I have the following rules to forward port 6969 coming on eth0 on server1 to
port 6969 on server2's eth0:

iptables -A PREROUTING -t nat -p tcp --dport 6969 -j DNAT --to
192.168.1.server2:6969
iptables -A INPUT -d 192.168.4.server1 -p tcp -m tcp -m state --state NEW
--dport 6969 -j ACCEPT
iptables -t nat -A POSTROUTING -o eth0 -j MASQUERADE

That prerouting only applies to packets coming from devices connected to
the machine.

	How would the prerouting that applies to packets coming from the
machine itself look like?

Mean to say it without "that". The entire PREROUTING chain won't be considered
for nat.
Usually, you just directly connect to the proper address preferably
ith a DNS name if available. Alternate and rather redundant
communication ways are rinetd.

I am rather confused.

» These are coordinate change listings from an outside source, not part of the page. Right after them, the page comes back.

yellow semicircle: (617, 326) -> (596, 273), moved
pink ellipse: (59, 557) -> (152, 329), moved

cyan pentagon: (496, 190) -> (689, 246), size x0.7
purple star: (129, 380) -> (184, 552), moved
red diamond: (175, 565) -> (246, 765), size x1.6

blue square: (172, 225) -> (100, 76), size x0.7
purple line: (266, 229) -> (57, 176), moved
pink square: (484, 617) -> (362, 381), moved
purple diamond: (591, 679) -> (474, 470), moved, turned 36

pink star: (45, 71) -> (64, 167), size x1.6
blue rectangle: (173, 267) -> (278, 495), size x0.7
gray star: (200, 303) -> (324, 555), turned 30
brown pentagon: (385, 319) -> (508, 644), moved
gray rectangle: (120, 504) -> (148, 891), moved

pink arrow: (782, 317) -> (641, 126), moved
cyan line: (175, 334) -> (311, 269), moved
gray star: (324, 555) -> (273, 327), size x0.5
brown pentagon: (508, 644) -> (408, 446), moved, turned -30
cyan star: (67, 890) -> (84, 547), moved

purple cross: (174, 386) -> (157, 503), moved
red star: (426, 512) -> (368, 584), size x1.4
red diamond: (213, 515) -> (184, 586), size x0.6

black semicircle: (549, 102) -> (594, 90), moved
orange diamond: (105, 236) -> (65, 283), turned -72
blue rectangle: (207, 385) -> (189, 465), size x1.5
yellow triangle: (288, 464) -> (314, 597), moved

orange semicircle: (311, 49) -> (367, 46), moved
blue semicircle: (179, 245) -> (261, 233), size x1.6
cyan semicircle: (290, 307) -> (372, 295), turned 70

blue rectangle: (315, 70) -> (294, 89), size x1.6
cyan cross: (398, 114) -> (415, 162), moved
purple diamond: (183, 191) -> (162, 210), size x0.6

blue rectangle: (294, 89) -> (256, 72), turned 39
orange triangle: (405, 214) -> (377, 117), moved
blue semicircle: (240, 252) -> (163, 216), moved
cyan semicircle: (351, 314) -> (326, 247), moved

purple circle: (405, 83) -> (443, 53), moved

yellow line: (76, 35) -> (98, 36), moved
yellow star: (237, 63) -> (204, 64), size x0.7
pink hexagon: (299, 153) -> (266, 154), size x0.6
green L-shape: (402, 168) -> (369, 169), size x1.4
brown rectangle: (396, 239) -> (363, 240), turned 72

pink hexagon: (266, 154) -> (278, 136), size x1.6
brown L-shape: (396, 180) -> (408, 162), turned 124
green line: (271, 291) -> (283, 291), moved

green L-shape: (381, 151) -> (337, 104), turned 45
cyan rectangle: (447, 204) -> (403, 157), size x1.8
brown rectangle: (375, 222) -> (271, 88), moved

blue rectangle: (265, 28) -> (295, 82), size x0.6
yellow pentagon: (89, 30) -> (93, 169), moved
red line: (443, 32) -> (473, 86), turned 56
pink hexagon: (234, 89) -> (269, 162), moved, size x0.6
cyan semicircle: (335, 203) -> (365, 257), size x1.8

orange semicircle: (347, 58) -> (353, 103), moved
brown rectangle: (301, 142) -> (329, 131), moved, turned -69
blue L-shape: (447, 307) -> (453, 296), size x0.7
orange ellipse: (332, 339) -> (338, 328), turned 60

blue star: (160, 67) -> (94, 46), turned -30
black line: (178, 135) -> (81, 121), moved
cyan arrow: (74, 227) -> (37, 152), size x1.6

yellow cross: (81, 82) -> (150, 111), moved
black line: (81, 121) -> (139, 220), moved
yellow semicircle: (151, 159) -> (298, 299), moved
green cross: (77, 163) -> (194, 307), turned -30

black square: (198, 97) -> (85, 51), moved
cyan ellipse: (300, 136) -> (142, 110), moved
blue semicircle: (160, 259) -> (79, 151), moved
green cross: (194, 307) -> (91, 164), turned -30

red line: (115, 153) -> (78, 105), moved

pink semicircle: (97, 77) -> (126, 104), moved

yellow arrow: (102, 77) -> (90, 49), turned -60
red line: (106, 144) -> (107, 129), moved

Do you mean the prerouting chain is not considered for nat at all or just not for this specific case I had in mind?

Incidentally, I am not in love with those rules I created at all. All I want to do is to have any traffic to 192.168.4.server1:6969 will be sent to 192.168.1.server2:6969 no matter where it was originated from (be it somewhere in 192.168.1.0, 192.168.4.0, or even from withing server1). So far I cannot figure out a good way to accomplish that.